Arris, Redback Top Merger Scorecard
Instead, it's Arris Group Inc. (Nasdaq: ARRS) and particularly Redback Networks Inc. that ought to be in someone's sights for a purchase, according to Joe Chiasson of Susquehanna Financial Group .
That insight in itself isn't unique; in fact, quite a few analysts tell Light Reading that Nortel's chance for a major acquisition has passed. (See Is Nortel the Old Maid in Telecom M&A?.) Incidentally, Nortel CEO Mike Zafirovski has said he wouldn't be interested in a deal anyway.
What makes Chiasson's analysis fun is that he's tallied some numbers to show which companies are the belles of the ball, publishing the results in a note late last week. He ran numbers in three categories, scoring each one on a scale of 1 to 10: scarcity (does the company make something no one else does?), relevance (how well the company fits in carriers' capex plans for the next few years), and feasibility and/or ease of integration.
All this merger talk comes in the wake of two big deals: Alcatel (NYSE: ALA; Paris: CGEP:PA) merging with Lucent Technologies Inc. (NYSE: LU), and Nokia Corp. (NYSE: NOK) forming its equipment joint venture with Siemens AG (NYSE: SI; Frankfurt: SIE). The heft these companies gain in joining forces could give them an advantage in serving telcos -- which, themselves, are consolidating -- and that's leading some to wonder if competing gear providers should be chasing big-ticket acquisitions, too. (See Alcatel, Lucent Seal Deal, Nokia, Siemens Create Networks Giant, and Post Nokia Siemens, Whither Nortel, Others?.)
Redback kicked butt, tallying 28 of a possible 30 points. It ties in to the all-IP mantra being tossed about, and it's the right size for a big company to consider purchasing. Ericsson AB (Nasdaq: ERIC), Motorola Inc. (NYSE: MOT), and Nortel could all be interested, as could Nokia/Siemens, Chiasson theorizes.
Arris scores second with 24 points, 10 of them in the "feasiblity" category because of its size. "Only [Cisco Systems Inc. (Nasdaq: CSCO)] and Motorola have any material CMTS market presence besides Arris, and they are not for sale," Chiasson writes. Alcatel, Motorola, Nortel, and Siemens could be looking Arris's way, he writes.

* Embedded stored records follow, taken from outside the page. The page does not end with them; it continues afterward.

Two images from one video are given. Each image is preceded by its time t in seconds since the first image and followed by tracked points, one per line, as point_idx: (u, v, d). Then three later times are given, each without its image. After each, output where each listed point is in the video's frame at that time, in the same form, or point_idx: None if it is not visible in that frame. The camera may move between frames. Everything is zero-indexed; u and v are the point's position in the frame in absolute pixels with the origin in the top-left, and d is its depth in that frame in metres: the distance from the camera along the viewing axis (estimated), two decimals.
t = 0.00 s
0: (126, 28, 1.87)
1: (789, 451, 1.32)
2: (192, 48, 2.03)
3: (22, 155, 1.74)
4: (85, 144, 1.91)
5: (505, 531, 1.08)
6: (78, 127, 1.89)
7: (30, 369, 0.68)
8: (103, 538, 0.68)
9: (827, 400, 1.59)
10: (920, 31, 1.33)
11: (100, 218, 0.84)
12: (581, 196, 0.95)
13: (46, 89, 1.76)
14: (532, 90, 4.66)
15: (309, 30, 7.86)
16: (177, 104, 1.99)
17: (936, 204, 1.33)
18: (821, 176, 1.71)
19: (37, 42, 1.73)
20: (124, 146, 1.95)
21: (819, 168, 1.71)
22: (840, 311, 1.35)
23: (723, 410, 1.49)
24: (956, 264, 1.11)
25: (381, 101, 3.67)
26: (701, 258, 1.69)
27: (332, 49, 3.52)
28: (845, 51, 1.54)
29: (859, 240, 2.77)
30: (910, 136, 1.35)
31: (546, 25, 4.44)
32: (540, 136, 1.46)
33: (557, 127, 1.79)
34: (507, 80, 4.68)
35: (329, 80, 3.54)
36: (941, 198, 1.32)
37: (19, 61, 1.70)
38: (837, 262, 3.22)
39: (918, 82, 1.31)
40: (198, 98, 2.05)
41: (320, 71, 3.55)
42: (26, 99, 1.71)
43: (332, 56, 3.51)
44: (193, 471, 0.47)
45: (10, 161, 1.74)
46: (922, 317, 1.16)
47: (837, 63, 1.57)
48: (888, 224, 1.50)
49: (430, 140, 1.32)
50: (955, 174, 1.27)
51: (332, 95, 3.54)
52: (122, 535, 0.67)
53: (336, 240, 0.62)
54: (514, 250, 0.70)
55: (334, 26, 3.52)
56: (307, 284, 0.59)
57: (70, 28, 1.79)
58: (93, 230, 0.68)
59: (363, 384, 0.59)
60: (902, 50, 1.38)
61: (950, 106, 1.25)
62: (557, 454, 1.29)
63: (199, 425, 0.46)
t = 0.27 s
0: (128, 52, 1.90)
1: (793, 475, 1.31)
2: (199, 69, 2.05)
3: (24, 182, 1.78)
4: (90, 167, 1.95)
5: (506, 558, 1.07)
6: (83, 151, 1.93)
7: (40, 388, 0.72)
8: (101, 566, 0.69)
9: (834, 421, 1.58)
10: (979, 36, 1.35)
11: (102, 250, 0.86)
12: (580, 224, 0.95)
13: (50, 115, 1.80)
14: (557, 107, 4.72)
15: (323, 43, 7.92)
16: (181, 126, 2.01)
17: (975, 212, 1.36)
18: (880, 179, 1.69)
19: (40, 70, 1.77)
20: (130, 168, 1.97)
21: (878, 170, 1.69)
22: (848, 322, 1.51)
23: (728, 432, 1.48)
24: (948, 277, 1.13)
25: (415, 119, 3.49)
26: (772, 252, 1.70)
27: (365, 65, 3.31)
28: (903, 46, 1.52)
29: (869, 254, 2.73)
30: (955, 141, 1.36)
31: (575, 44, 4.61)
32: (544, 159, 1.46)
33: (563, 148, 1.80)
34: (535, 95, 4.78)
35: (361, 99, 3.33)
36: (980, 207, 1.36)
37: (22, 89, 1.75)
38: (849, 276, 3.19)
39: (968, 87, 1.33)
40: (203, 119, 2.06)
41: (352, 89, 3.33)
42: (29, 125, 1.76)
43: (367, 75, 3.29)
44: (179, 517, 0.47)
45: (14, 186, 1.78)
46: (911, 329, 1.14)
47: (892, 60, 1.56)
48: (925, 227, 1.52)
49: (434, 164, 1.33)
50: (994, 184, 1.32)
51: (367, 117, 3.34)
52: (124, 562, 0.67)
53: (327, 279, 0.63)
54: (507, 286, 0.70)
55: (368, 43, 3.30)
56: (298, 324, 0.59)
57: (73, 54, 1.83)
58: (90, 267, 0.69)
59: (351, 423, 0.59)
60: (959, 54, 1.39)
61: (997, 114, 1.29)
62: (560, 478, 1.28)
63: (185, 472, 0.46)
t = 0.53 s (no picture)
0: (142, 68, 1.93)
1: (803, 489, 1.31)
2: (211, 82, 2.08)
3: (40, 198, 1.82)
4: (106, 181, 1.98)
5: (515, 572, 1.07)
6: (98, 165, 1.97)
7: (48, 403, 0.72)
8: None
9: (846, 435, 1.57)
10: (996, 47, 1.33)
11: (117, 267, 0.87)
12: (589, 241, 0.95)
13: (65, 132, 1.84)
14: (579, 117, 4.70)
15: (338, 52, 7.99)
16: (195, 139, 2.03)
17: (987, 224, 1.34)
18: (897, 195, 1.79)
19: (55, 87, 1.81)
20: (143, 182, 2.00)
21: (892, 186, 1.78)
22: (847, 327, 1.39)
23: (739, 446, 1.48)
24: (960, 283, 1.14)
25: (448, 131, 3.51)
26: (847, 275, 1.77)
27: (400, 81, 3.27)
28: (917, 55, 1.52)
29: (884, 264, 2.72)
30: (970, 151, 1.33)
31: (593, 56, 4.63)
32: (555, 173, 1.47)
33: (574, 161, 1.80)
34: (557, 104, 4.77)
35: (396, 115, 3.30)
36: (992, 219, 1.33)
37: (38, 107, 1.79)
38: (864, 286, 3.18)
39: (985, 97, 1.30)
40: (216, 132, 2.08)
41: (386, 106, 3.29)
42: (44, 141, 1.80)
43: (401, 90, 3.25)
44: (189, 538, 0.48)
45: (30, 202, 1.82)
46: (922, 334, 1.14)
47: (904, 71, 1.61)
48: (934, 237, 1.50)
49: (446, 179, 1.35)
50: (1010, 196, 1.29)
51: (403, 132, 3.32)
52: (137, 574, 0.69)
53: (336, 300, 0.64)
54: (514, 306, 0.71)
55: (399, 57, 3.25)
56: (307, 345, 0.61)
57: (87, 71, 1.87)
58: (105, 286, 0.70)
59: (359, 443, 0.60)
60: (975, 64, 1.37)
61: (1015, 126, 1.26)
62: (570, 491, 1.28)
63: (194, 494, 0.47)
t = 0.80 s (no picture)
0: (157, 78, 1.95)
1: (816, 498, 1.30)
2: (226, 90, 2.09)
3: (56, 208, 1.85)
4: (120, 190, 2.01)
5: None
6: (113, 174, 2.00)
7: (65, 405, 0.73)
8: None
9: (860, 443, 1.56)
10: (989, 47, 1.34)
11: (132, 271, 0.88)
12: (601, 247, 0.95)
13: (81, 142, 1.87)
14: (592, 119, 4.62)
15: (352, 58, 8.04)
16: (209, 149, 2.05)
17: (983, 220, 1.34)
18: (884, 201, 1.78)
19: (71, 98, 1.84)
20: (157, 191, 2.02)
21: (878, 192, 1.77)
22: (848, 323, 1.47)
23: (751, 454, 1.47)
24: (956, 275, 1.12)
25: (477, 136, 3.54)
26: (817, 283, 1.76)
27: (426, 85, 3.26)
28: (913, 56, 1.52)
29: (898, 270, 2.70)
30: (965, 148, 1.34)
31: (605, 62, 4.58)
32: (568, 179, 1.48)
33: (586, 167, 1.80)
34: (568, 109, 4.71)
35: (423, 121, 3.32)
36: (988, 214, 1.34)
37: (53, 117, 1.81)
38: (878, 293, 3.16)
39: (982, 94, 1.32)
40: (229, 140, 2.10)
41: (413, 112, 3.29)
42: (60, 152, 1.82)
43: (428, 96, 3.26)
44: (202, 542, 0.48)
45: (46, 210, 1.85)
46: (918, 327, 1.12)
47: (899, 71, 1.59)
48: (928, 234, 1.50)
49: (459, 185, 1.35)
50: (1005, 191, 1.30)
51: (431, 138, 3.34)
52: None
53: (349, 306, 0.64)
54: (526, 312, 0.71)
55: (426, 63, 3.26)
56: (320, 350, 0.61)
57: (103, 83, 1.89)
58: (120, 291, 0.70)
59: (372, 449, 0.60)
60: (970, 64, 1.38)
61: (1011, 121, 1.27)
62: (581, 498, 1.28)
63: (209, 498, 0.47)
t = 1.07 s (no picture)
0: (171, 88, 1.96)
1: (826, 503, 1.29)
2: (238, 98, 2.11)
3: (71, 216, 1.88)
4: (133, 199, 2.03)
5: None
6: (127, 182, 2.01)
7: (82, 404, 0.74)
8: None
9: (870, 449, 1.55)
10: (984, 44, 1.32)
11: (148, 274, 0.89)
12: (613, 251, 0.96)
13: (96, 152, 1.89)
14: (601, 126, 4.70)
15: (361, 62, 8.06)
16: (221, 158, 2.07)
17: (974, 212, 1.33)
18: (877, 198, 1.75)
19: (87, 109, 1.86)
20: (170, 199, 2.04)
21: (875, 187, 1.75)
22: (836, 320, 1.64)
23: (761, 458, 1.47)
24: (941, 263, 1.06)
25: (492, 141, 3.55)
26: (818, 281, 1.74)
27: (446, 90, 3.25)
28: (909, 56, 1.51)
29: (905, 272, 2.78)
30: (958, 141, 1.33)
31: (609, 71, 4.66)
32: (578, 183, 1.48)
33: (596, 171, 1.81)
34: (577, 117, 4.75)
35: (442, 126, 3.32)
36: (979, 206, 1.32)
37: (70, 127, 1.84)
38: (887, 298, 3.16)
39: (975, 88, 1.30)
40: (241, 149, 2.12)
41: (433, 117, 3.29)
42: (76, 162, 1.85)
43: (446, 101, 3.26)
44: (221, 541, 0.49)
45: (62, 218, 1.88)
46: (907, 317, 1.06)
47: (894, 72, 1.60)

Everybody else is pretty much tied with 16 to 19 points. Juniper Networks Inc. (NYSE: JNPR) ranks third, although Chiasson notes Juniper's management "will be an impediment to getting a deal done."
"Redback’s attractiveness probably also diminishes the likelihood of Juniper being acquired given the disparities in their market capitalizations, and the fact both companies would attract buyers with the same underlying motivation; namely, to get an Edge," Chiasson writes.
Adtran Inc. (Nasdaq: ADTN), Ciena Corp. (NYSE: CIEN), Sonus Networks Inc. (Nasdaq: SONS), Tellabs Inc. (Nasdaq: TLAB; Frankfurt: BTLA), and Tekelec make up the rest of that middle-to-low cluster. Sonus's score is surprisingly low; that's because the company scores badly in the "scarcity" category, Chiasson notes. Ciena by its "heavy optical and access/DSL slant," he writes.
Tellabs is penalized for its $6.5 billion market capitalization, but Chiasson's report reiterates his longshot theory that Cisco might take a flier at the company. (See Who's Going to Buy Tellabs?.) Ericsson might see Tellabs as a way to obtain access network equipment and get closer to Cingular Wireless and T-Mobile US Inc. , he adds.
And bringing up the rear is Nortel, scoring just 1 out of 10 in "feasibility/ease of integration." The company is huge and comes with pension obligations; moreover, it's bound to have serious product overlap with just about anybody that buys the entire company, Chiasson notes. Cisco or Motorola might have an interest in some of Nortel's wireless technology, he adds.